Step-by-step explanation:
a. The distribution of X is A) Normal.
b. The distribution of σ (standard deviation) is C) Binomial.
c. The distribution of Στο Σα (sum of times) is A) Normal.
d. To find the probability that a randomly selected runner's time will be between 21.8846 and 22.1846 minutes, we can use the z-score formula. First, calculate the z-scores for the lower and upper bounds:
Lower Z-score: (21.8846 - 22) / 2.2 = -0.0521
Upper Z-score: (22.1846 - 22) / 2.2 = 0.0903
Using a standard normal distribution table (or a calculator), we can find the probabilities associated with these z-scores. The probability that the runner's time will be between 21.8846 and 22.1846 minutes is the difference between these two probabilities.
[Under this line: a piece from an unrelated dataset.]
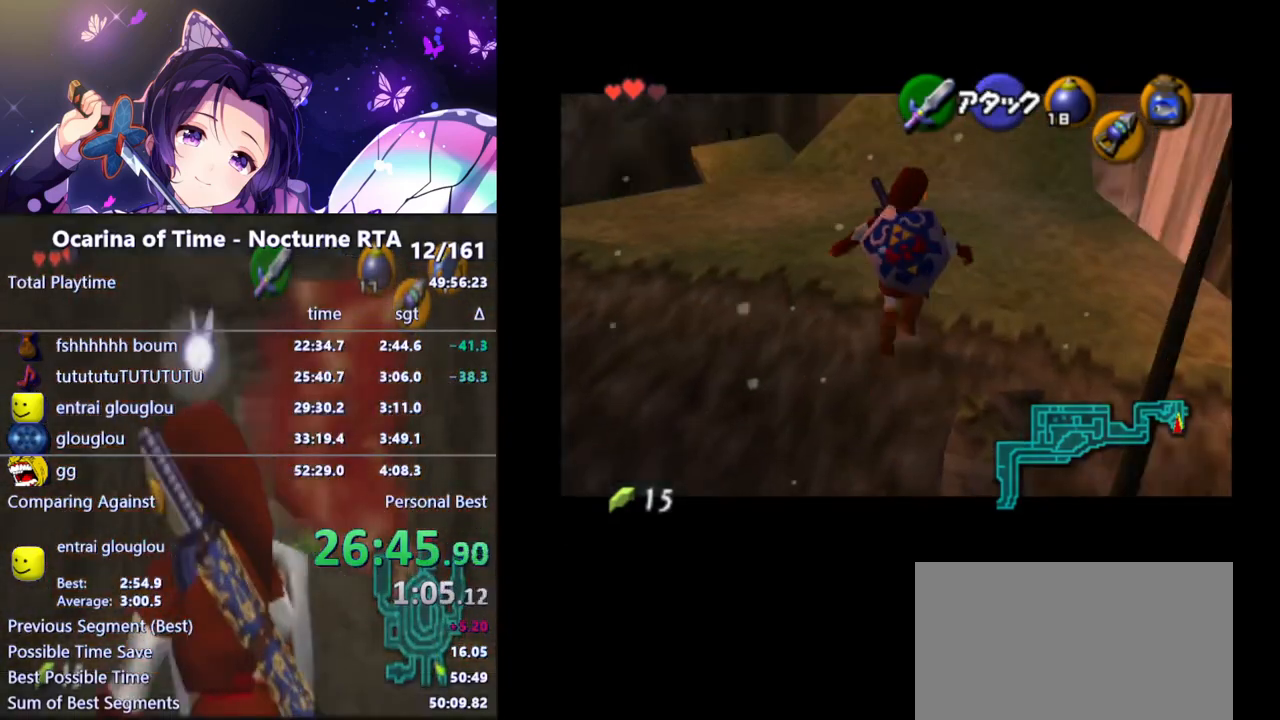
{"buttons": ["L1"], "left_stick": "up", "right_stick": "center", "events": [[100, "A", "up"]]}
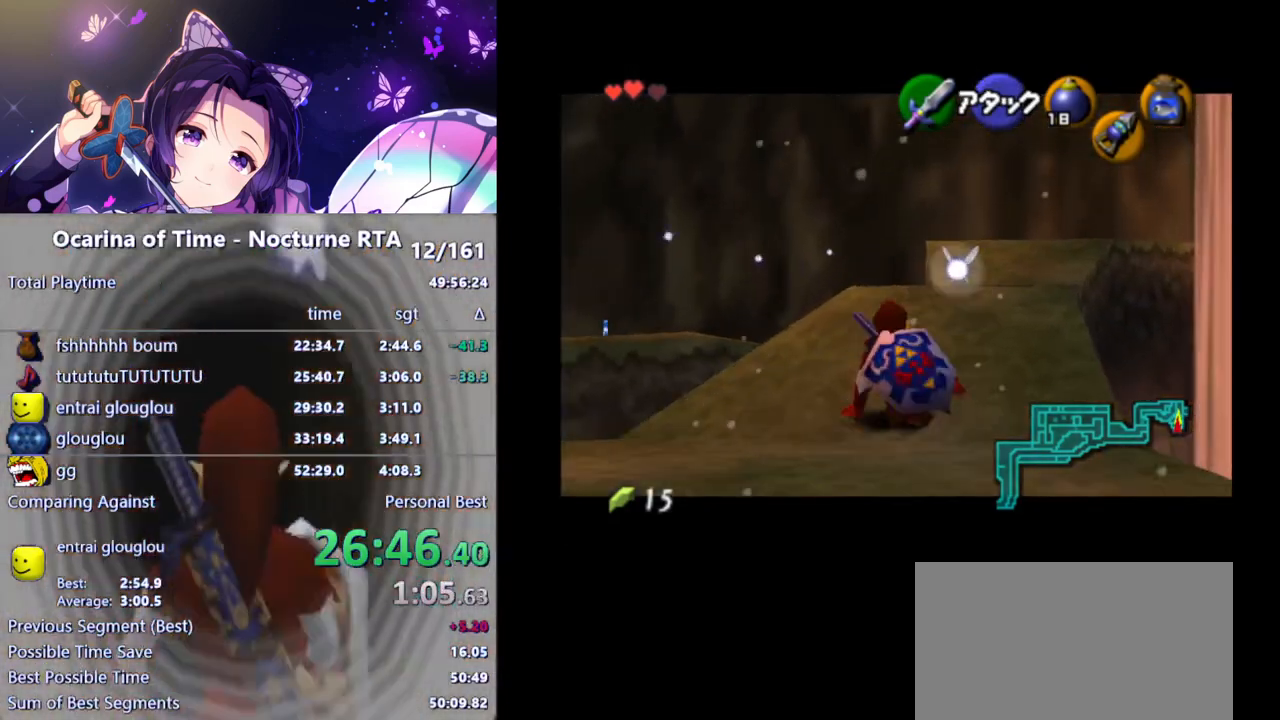
{"buttons": ["L1"], "left_stick": "up", "right_stick": "center", "events": []}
e. To find the probability that the average time for the 41 runners is between 21.8846 and 22.1846 minutes, we can use the Central Limit Theorem. The distribution of sample means will be approximately normal with a mean of the population mean (22 minutes) and a standard deviation of the population standard deviation divided by the square root of the sample size (2.2 / sqrt(41)). We can then calculate the z-scores for the lower and upper bounds and find the probabilities using a standard normal distribution table (or a calculator).
f. To find the probability that the randomly selected 41-person team will have a total time less than 906.1 minutes, we can calculate the z-score for this value using the formula: z = (X - μ) / σ. The mean (μ) for the total time of the team can be calculated by multiplying the mean time for an individual runner (22 minutes) by the total number of runners (41). The standard deviation (σ) for the total time can be calculated by multiplying the standard deviation for an individual runner (2.2 minutes) by the square root of the total number of runners. Once we have the z-score, we can find the probability associated with it.
g. For parts e) and f), the assumption of normal distribution is B) Yes, because we are using the Central Limit Theorem to approximate the distribution of the sample means and the total time.
h. The longest total time that a relay team can have and still make it to the championship round is determined by finding the value in the distribution of the total time that corresponds to the top 15 percentile. We can calculate the z-score for this percentile using a standard normal distribution table (or a calculator), and then use the formula z = (X - μ) / σ to find the corresponding time value.